Material provided
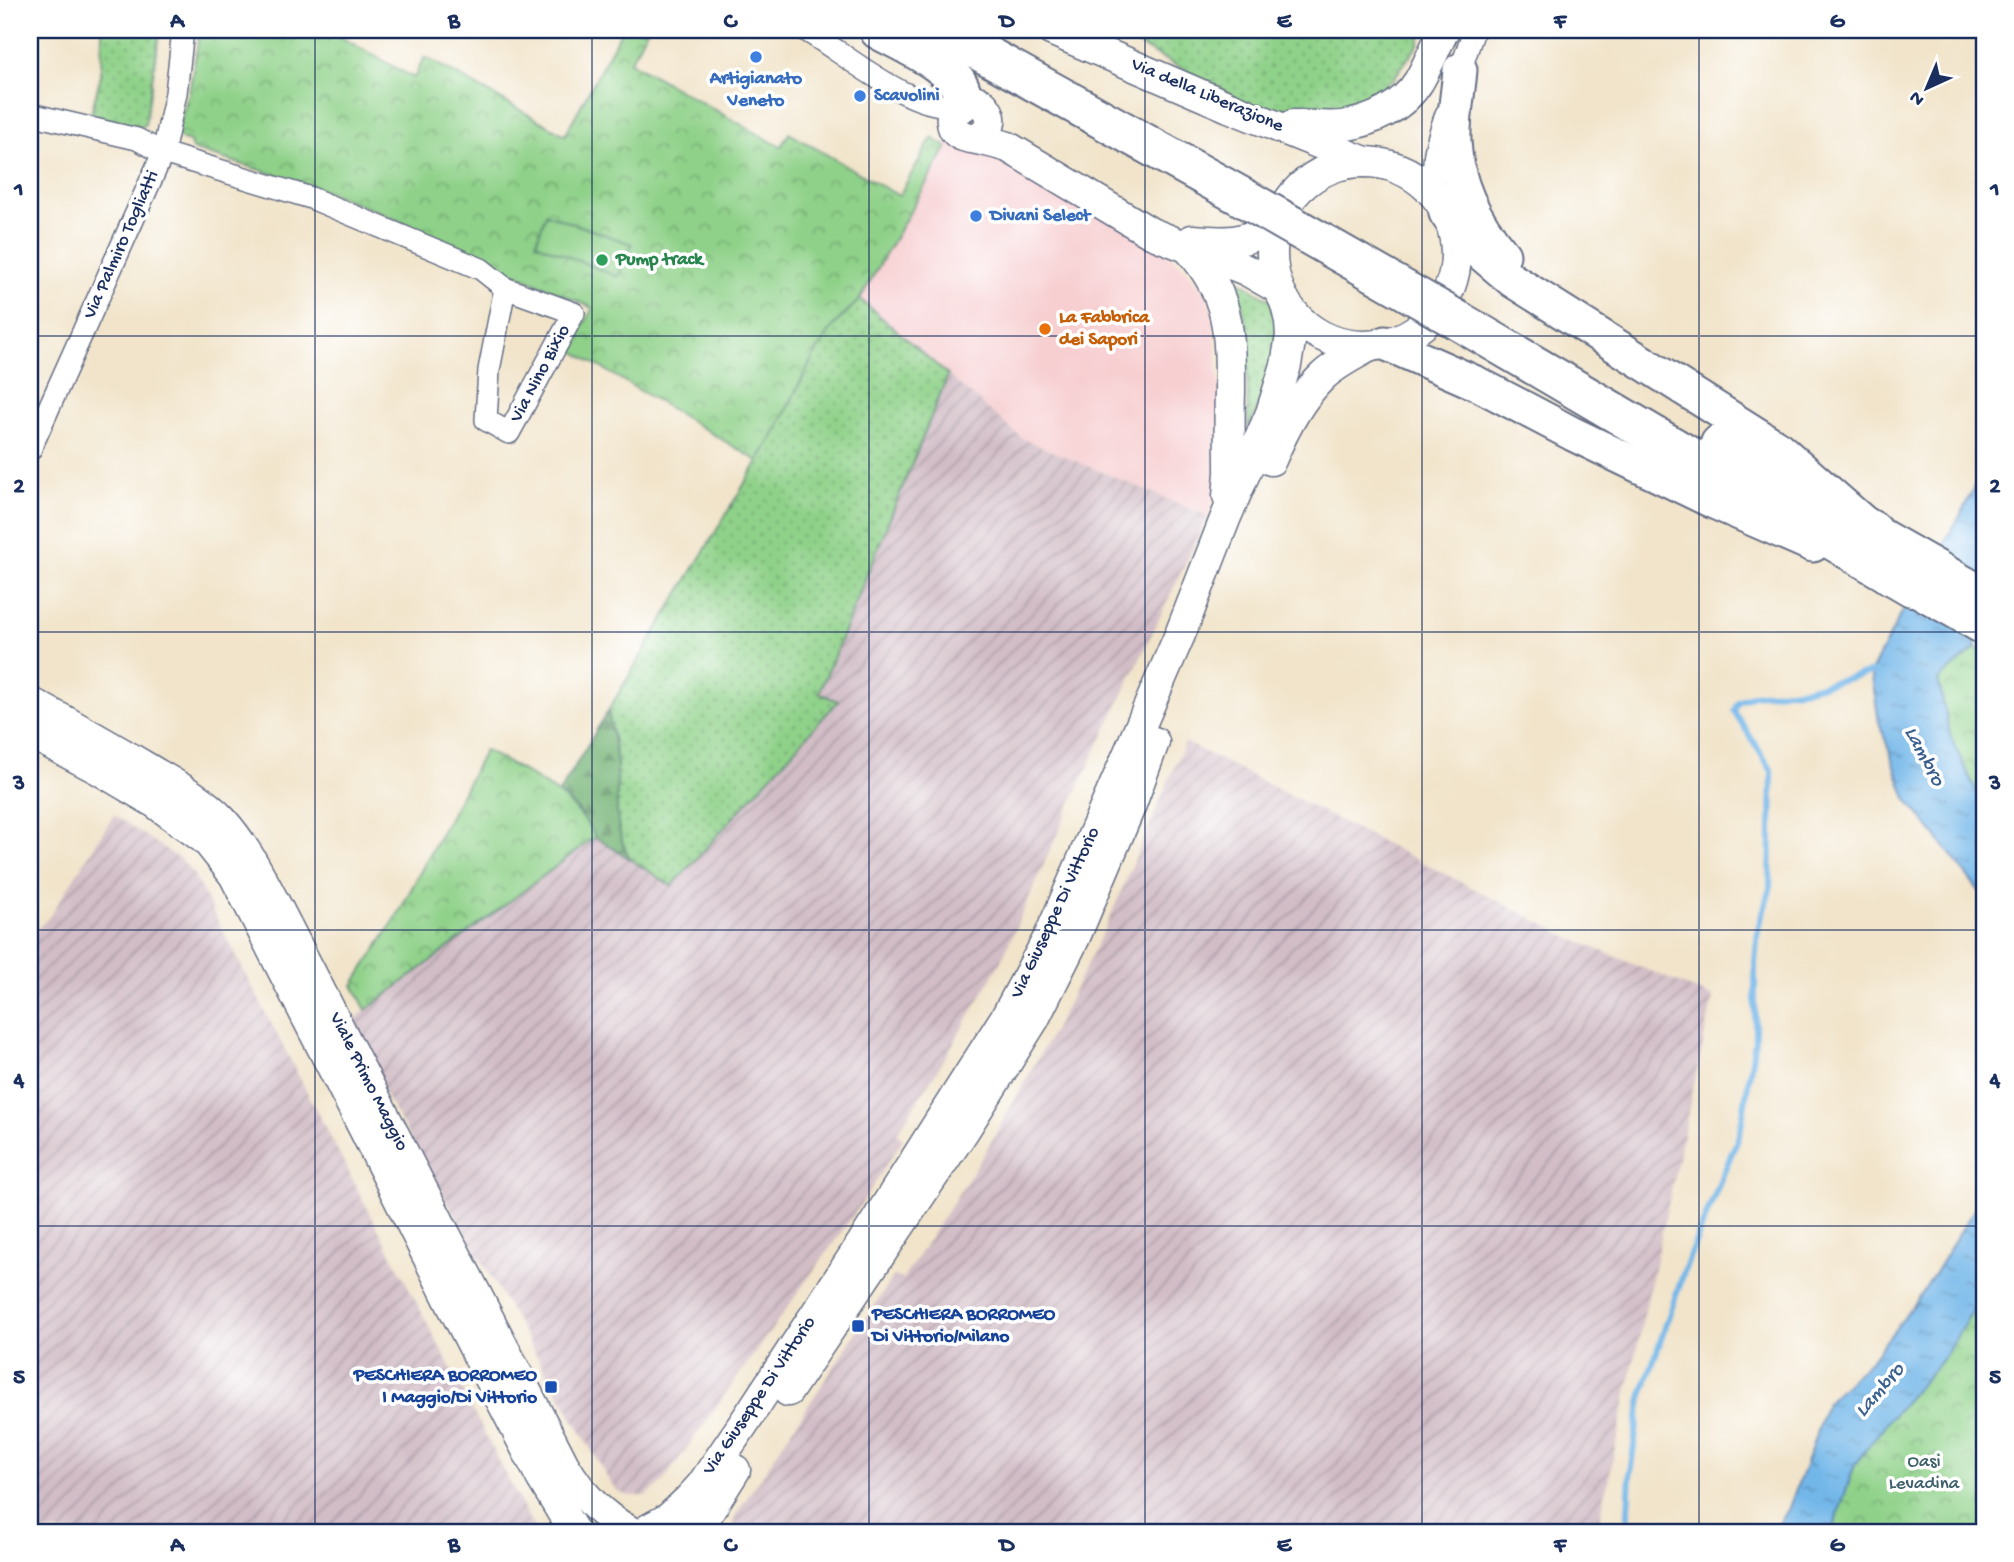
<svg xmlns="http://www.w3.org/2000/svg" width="2014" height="1562" font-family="'Gochi Hand',sans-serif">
<defs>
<pattern id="industrial-furrows" width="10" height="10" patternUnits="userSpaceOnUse" patternTransform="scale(1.75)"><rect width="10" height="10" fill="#d2bdc6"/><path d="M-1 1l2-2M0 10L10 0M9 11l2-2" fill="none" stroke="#aa9aa4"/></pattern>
<pattern id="grass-dots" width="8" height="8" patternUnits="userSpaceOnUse" patternTransform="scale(1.75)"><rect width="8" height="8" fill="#8fd189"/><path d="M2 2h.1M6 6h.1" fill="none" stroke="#74aa73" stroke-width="1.8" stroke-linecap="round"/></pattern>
<pattern id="forest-firs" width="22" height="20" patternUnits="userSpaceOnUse" patternTransform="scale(1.75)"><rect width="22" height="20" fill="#73b375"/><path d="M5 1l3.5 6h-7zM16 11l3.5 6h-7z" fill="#5e9263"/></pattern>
<pattern id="park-crowns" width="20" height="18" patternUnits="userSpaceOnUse" patternTransform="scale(1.75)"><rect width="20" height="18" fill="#8fd189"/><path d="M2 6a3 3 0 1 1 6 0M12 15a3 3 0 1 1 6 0" fill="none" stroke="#74aa73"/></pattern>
<pattern id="water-ripples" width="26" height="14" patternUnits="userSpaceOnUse" patternTransform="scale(1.75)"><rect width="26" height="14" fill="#73b7e9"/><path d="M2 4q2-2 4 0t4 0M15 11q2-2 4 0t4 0" fill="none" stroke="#5e95c0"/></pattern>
</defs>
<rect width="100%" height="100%" fill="#fff"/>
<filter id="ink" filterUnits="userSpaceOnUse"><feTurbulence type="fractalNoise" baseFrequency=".0143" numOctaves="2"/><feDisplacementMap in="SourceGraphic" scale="14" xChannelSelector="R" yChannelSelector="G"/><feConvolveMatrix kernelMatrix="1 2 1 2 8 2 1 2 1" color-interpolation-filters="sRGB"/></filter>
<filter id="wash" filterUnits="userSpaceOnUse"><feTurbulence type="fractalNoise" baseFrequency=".00686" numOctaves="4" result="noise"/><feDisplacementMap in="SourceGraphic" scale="28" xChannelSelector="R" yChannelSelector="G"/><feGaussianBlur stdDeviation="1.57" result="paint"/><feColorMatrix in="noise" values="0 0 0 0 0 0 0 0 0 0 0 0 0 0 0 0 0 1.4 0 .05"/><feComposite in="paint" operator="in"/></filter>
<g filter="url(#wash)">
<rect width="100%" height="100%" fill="#f1e4ca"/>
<path fill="#f7cfd1" d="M953,134l201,106 31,29 16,17 11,17 15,174 -15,25 -4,14 -185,-77 -163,-140z"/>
<g fill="url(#industrial-furrows)">
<path d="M948,375l75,64 185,77 -137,287 -70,158 -55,95 -49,77 6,6 -41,64 -201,281 -16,12h-17l-10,-5 -8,-9 -265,-456 250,-189 77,49 165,-185 -18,-8z"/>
<path d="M1185,742l390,198 138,57 -116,535h-862l-1,-14 3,-5 157,-237 9,3 80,-123 78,-139 47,-95z"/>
<path d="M114,815l66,44 13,14 343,659h-506v-595l20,-21z"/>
</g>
<g fill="url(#grass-dots)" stroke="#558074" stroke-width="2">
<path d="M102,30h58l-15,95 -5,3 -49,-14 10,-39z"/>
<path d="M1111,30h311l-4,15 -25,34 -34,25 -53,13 -44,-5z"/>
<path d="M1229,274l44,28 4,22 -4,48 -25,58 -1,-104 -7,-30z"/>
<path d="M860,299l88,76 -129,318 19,8 -166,185 -42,-27 -9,-17 -5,-23 1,-56 -9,-52 167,-278 38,-76 21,-32z"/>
</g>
<path fill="url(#forest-firs)" stroke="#47716a" stroke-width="2" d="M608,711c3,18 8,37 9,56 1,35 -5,59 13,92l-35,-22 -16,-26 -20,-18z"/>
<g fill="url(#park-crowns)" stroke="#558074" stroke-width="2">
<path d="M200,30h128l86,48 11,-21 140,78 57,-105h25l-17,32 151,85 8,-14 110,63 33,-58 15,9 -87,152 -26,26 -21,32 -38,76 -17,28 -188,-112 23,-41 -85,-37 -20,-13 -127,-53 -46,-18 -123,-38 -2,-7c-7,-2 -11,-3 -14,-9l13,-40z"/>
<path d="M1976,648l8,5v150l-6,-8 -27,-57 -13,-58z"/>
<path d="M485,750c41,24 88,43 110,87l-229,173 -13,-25 43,-67z"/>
<path d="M1984,1291v241h-152l23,-68 33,-43 57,-65z"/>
</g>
<path fill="#8fd189" stroke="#558074" stroke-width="2" d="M546,214l86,30 -14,33 -82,-34z"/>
<g fill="url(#water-ripples)" stroke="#4773a4" stroke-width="2">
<path d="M1984,466v115l-11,17 3,50 -38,32 13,58 27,57 6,8v94l-78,-99 -27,-76 -8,-50 29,-56 60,-100z"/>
<path d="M1984,1193v98l-39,65 -57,65 -33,43 -23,68h-58l14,-22 23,-60 15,-47 46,-44 48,-62z"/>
</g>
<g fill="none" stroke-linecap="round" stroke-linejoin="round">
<path stroke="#73b7e9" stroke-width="6" d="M1627,1532l3,-59 11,-75 47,-138 52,-127 15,-92v-79l3,-33 12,-39 2,-119 -38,-60 4,-9 15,-7 54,-6 69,-18"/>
</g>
</g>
<g filter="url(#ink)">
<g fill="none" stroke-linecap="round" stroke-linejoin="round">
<g stroke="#666e84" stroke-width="24">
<g id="street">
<path d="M805,30c37,21 111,86 154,74"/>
<path d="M1457,80l17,-50"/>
<path d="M30,114l107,25 26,14 148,45 170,71 24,19 69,25 -65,120 -23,-13 3,-50 16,-82"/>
<path d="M1436,197c-6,-33 -1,-51 10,-83"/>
<path d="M30,450l133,-297 13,-60 7,-63"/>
</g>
</g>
<g stroke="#666e84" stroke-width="33">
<g id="secondary">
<path d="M1051,30l178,77 136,55"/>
<path d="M1293,125c16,0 33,3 49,1 30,-4 61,-19 77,-45 9,-16 16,-33 24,-49"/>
<path d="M975,138c34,-12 3,-54 -18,-32 -4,4 -6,9 -5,15 1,17 17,16 29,19 9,2 18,4 27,7l143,86 95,37 33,19"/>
<circle cx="1364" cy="254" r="92"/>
<path d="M1192,240c36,3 57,4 86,-19"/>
<path d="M1189,249c41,46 41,83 41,142 -1,27 0,55 0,82l-2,23"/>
<path d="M1271,460c12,-29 29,-62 52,-84 14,-13 31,-21 47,-30"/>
<path d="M30,702c41,22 82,45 122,69 24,14 50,28 70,49 24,26 40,60 57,91l285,554c19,31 35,49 67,67"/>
<path d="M30,733l70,37 54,32 53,39 27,34 131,256 87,174 89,172 33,55"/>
<path d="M788,1391l177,-262 69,-110 41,-82 55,-130 24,-65"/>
<path d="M649,1529l20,-11 20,-19 12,-13 43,-63 124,-189 139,-219 43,-80 131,-303 44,-113 46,-106 15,-48 5,-29 -1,-15 -5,-20"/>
<path d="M696,1532l39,-62"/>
</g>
</g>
<g stroke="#666e84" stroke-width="37">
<g id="primary">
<path d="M1460,70c-2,24 -7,48 -6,71 2,43 22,82 49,114"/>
<path d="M1446,213l18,26 48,41 266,168 95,83 111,63"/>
<path d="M1385,343l93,41 95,50 141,68 99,43"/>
<path d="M1889,577l23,10 72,41"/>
</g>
</g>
<g stroke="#666e84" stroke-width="42">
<g id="highway">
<path d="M879,30c23,13 91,41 82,73"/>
<path d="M941,30l303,168"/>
<path d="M1459,321l453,266"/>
<path d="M1720,444l153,87"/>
</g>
</g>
<use href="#street" stroke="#fff" stroke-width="21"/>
<use href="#secondary" stroke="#fff" stroke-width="30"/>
<use href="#primary" stroke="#fff" stroke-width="33"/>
<use href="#highway" stroke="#fff" stroke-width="38"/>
<g stroke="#666e84" stroke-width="42" stroke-linecap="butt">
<path id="highway-bridge" d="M1244,198l215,123"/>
</g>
<use href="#highway-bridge" stroke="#fff" stroke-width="38"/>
</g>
</g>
<path fill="none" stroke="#1b2f5e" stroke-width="2" stroke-opacity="0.55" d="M315,30v1502M592,30v1502M869,30v1502M1145,30v1502M1422,30v1502M1699,30v1502M30,336h1954M30,632h1954M30,930h1954M30,1226h1954"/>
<g fill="#3f7fe0" stroke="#fff" stroke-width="2.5">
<circle cx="756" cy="57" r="7"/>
<circle cx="860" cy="96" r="7"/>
<circle cx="976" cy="216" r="7"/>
</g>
<circle fill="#2e9e5b" stroke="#fff" stroke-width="2.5" cx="602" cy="260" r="7"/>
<circle fill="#e8710a" stroke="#fff" stroke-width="2.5" cx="1045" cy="329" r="7"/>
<g fill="#1a4fb4" stroke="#fff" stroke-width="2.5">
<rect x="851" y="1319" width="14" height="14" rx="3.5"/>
<rect x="544" y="1380" width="14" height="14" rx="3.5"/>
</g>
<g text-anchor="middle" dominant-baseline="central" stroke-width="7" stroke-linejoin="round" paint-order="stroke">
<g font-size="19" font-weight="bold" fill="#366cbe" stroke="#fff" text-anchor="start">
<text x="756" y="79" text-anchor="middle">Artigianato<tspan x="756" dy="22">Veneto</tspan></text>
<text x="874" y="96">Scavolini</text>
<text x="990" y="216">Divani Select</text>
</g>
<g font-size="19" fill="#1b2f5e" stroke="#fff">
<text transform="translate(1207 96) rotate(23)">Via della Liberazione</text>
<text transform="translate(122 245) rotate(-66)">Via Palmiro Togliatti</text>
<text transform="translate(541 374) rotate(-62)">Via Nino Bixio</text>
<text transform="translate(1056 913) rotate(-65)">Via Giuseppe Di Vittorio</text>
<text transform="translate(368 1082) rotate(63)">Viale Primo Maggio</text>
<text transform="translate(760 1396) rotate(-56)">Via Giuseppe Di Vittorio</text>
</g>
<g font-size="19" font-weight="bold" fill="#27864d" stroke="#fff" text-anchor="start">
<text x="616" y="260">Pump track</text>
</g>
<g font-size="19" font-weight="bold" fill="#c56008" stroke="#fff" text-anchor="start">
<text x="1059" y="318">La Fabbrica<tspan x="1059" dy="22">dei Sapori</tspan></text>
</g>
<g font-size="19" font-weight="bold" fill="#164399" stroke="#fff" text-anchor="start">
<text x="872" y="1315">PESCHIERA BORROMEO<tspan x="872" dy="22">Di Vittorio/Milano</tspan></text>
<text x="537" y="1376" text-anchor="end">PESCHIERA BORROMEO<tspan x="537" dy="22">I Maggio/Di Vittorio</tspan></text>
</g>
<g font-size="19" fill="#3e606b" stroke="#fff">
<text x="1924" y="1462">Oasi<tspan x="1924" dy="22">Levadina</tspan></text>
</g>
<g font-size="21" font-style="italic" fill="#3a5f8f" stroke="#fff">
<text transform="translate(1923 757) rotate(62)">Lambro</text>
<text transform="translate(1881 1391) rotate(-49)">Lambro</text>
</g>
</g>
<rect width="2014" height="1562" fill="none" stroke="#fff" stroke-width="77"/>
<g transform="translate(1927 88) rotate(224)" stroke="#ffffff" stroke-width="5" paint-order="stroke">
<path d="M0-5L12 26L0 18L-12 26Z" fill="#1b2f5e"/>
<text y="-10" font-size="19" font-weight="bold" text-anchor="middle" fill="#1b2f5e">N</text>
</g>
<rect x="38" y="38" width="1938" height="1486" fill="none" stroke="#1b2f5e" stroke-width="2.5"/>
<g font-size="23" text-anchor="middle" font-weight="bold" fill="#1b2f5e">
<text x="177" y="27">A</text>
<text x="454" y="27">B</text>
<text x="730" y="27">C</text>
<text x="1007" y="27">D</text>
<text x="1284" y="27">E</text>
<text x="1560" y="27">F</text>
<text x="1837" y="27">G</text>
<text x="19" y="195">1</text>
<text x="1995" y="195">1</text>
<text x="19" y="492">2</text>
<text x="1995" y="492">2</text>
<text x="19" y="789">3</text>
<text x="1995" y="789">3</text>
<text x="19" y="1086">4</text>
<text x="1995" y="1086">4</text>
<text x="19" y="1383">5</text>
<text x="1995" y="1383">5</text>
<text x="177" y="1551">A</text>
<text x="454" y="1551">B</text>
<text x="730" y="1551">C</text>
<text x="1007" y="1551">D</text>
<text x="1284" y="1551">E</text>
<text x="1560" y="1551">F</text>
<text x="1837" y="1551">G</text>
</g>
</svg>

What is required
Return the count of lines in the entries above that include the word "feDisplacementMap", without any added text.

Task response
2